New publication: Family and Dysfunction in Contemporary Irish Narrative and Film
Institutionalized through religious, moral and political discourses, the family has become an icon of Irish culture. Historically, the influence of the Church and the State fostered the ideal of a nuclear family based on principles of Catholic morality, patriarchal authority, heterosexuality and hierarchy, which acted as the cornerstone of Irish society. However, in recent decades the introduction of liberal policies, the progressive recognition of women’s rights, the secularization of society and the effects of immigration and globalization have all contributed to challenging the validity of this ideal, revealing the dysfunction that may lie at the heart of the rigidly constructed family cell. This volume surveys the representation of the concepts of home and family in contemporary Irish narrative and film, approaching the issue from a broad range of perspectives. The earlier chapters look at specific aspects of familial dysfunction, while the final section includes interviews with the writer Emer Martin and filmmakers Jim Sheridan and Kirsten Sheridan.

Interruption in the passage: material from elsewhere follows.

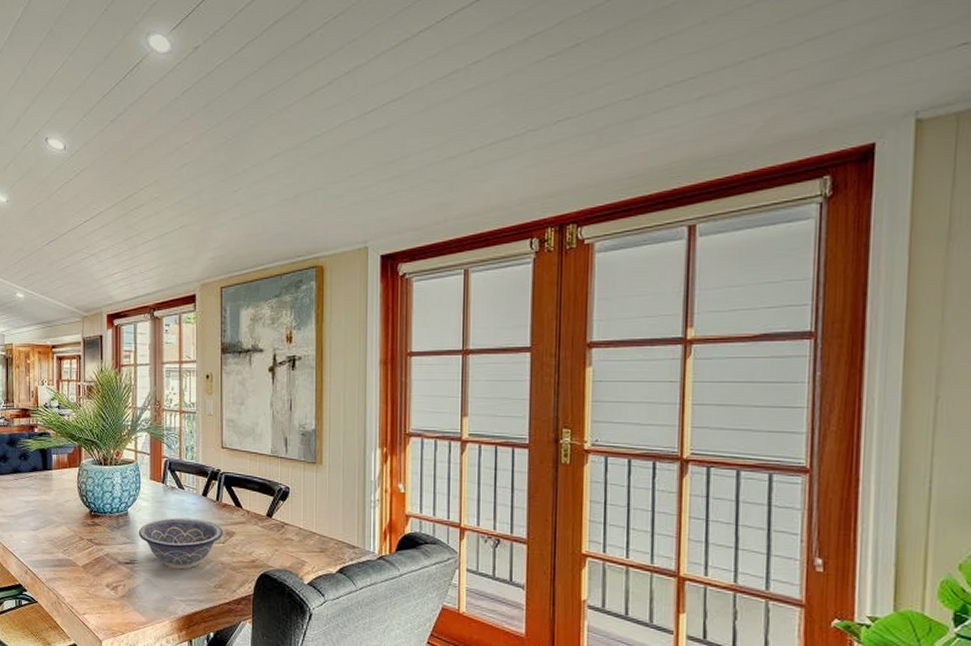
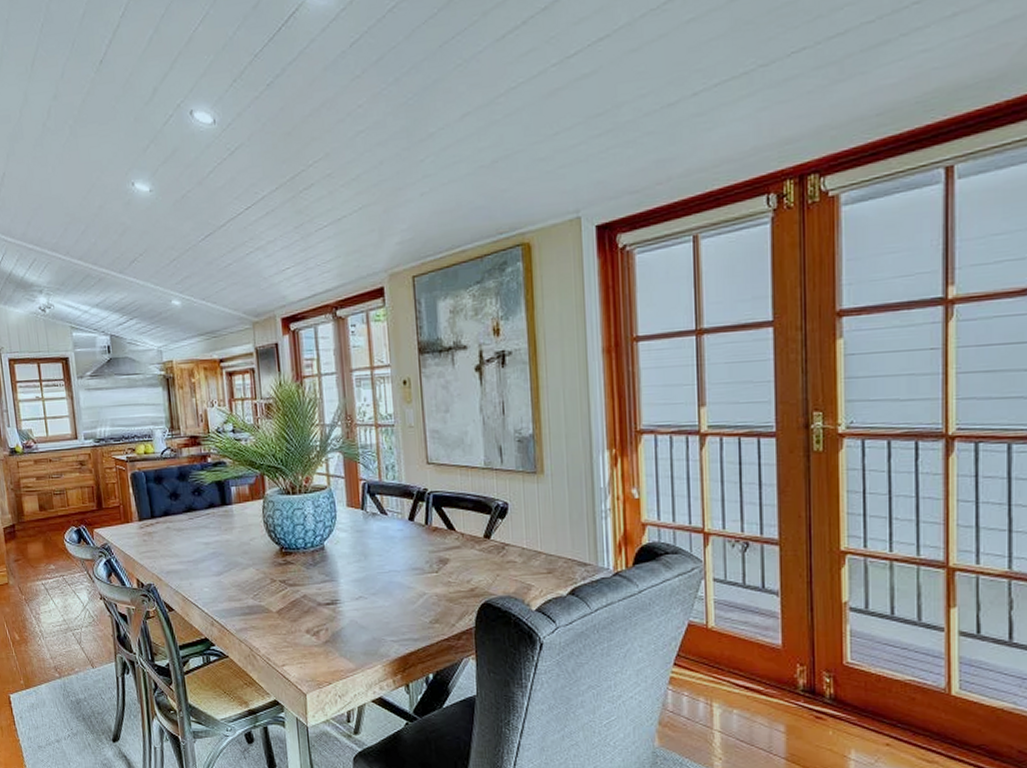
decorative bowl: present [138,517,224,570] -> none [338,547,437,606]

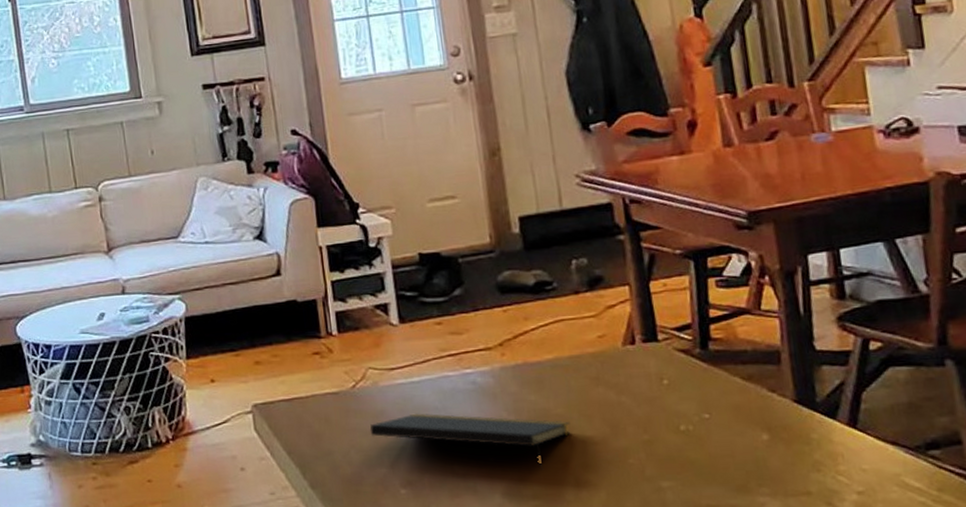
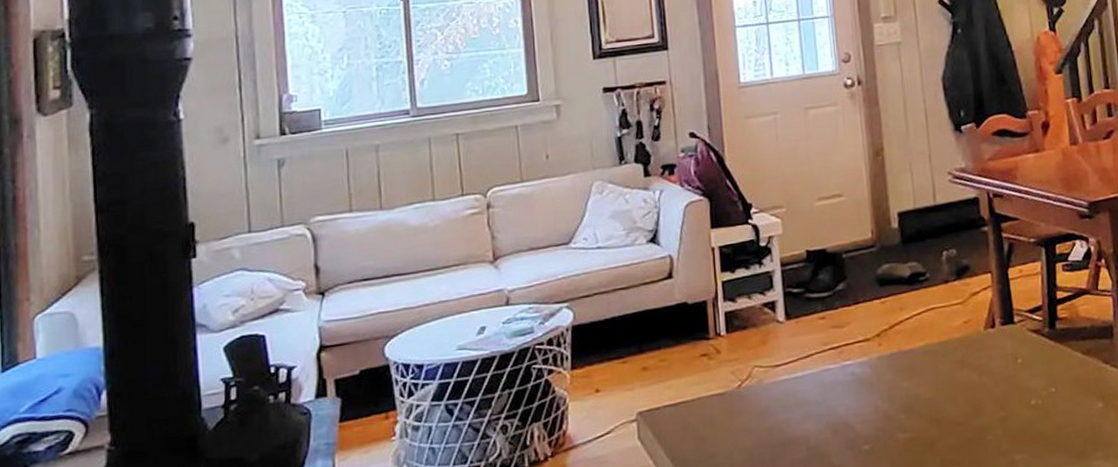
notepad: present [369,413,571,470] -> none [753,404,938,454]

Available for purchase here.
Marisol Morales-Ladrón is Senior Lecturer at the University of Alcalá, where she teaches Irish and English literature. She is the author of Breve introducción a la literatura comparada (1999) and Las poéticas de James Joyce y Luis Martín-Santos (2005). She also edited Postcolonial and Gender Perspectives in Irish Studies (2007) and coedited Global Ireland: Current Perspectives on Literature and the Visual Arts (2011). She has served as Chair of the Spanish Association for Irish Studies (AEDEI) and as a board member of AEDEI and the Spanish Society for Comparative and General Literature (SELGyC).